The team is still in the process of gaining permission to dump their newly-formed glass onto state beaches, but so far, they’ve collected 650,000 pounds from the community.
The southern coast of Louisiana has lost areas of coastline equivalent to the size of Delaware as beaches and marshes erode away into the sea. Some environmentalists have a novel solution in the form of New Orleans’ party culture.
Tulane students Franziska Trautmann and Max Steitz saw the vast amounts of glass bottles produced by a night of partying in New Orleans and wondered: Could those bottles be used to restore coastlines? The pair has now founded Glass Half Full, a grassroots organization that takes glass bottles and blasts them back into sand to restore the state’s coastline.

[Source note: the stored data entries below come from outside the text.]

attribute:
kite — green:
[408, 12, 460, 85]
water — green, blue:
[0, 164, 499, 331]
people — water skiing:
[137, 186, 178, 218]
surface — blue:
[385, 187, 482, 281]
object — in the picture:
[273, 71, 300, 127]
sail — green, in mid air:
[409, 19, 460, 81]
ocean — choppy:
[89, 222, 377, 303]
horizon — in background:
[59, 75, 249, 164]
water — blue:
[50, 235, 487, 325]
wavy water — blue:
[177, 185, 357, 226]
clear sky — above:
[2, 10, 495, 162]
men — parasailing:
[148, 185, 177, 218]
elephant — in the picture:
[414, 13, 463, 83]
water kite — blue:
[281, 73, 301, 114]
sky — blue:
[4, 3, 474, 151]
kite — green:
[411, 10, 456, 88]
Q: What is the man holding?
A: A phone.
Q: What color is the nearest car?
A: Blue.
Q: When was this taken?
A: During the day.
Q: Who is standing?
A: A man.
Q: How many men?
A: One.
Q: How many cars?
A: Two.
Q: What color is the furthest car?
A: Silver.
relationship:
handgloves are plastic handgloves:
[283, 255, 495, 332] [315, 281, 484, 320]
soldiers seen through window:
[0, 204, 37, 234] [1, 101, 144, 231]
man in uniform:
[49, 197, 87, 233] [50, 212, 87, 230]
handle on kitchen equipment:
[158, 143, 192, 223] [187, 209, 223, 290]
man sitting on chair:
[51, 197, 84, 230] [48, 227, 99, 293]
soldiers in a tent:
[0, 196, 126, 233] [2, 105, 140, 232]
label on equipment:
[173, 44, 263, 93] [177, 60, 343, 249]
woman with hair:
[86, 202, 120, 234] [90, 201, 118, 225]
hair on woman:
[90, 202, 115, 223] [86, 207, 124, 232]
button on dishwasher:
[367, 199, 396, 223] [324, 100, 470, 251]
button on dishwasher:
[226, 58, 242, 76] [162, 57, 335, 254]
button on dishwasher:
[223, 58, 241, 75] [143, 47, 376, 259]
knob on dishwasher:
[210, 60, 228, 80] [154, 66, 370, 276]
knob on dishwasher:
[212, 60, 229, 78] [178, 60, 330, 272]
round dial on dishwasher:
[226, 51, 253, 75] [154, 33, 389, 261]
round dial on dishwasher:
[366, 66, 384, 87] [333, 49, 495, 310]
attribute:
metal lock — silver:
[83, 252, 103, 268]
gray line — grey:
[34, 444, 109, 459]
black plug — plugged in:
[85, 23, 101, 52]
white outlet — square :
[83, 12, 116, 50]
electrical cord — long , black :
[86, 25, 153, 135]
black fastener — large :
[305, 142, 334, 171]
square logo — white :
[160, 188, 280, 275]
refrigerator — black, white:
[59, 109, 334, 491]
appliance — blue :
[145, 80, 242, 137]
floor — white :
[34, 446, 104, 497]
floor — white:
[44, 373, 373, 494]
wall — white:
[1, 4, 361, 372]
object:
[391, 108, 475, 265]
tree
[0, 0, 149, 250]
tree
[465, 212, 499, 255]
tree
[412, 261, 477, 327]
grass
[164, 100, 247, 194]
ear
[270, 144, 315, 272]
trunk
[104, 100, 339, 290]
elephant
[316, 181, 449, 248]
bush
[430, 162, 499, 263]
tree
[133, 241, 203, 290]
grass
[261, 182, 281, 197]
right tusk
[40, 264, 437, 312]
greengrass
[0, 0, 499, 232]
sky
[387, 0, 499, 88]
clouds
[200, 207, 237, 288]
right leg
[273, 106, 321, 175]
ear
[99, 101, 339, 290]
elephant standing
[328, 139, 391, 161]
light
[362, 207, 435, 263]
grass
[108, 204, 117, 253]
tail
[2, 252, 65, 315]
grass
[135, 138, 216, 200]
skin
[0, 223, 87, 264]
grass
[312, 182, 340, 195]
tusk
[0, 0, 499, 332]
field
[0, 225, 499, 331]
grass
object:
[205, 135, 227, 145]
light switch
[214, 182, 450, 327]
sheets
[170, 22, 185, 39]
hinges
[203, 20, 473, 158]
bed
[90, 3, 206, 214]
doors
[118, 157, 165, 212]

Trautmann and Steitz were inspired by similar initiatives in New Zealand and Florida, so they raised $20,000 for the start-up’s initial costs through a GoFundMe campaign. The team is still in the process of gaining permission to dump their newly-formed glass onto state beaches, but so far, they’ve collected 650,000 pounds of glass from the community.
Once the sand undergoes environmental impact reports and is deemed safe for use, Glass Half Full hopes to use it to first restore Lincoln Beach, a historically Black beach on Lake Pontchartrain left in disrepair after desegregation. In the meantime, the organization has been using its sand to fill bags for hurricane protection to protect homes and businesses from flooding.
Beaches and marshes are Louisiana’s primary defense against storm surges, and as climate change intensifies these phenomena, the restoration of these coastlines becomes even more critical. We will continue to follow this story and hope to see Glass Half Full’s sand in action in the near future.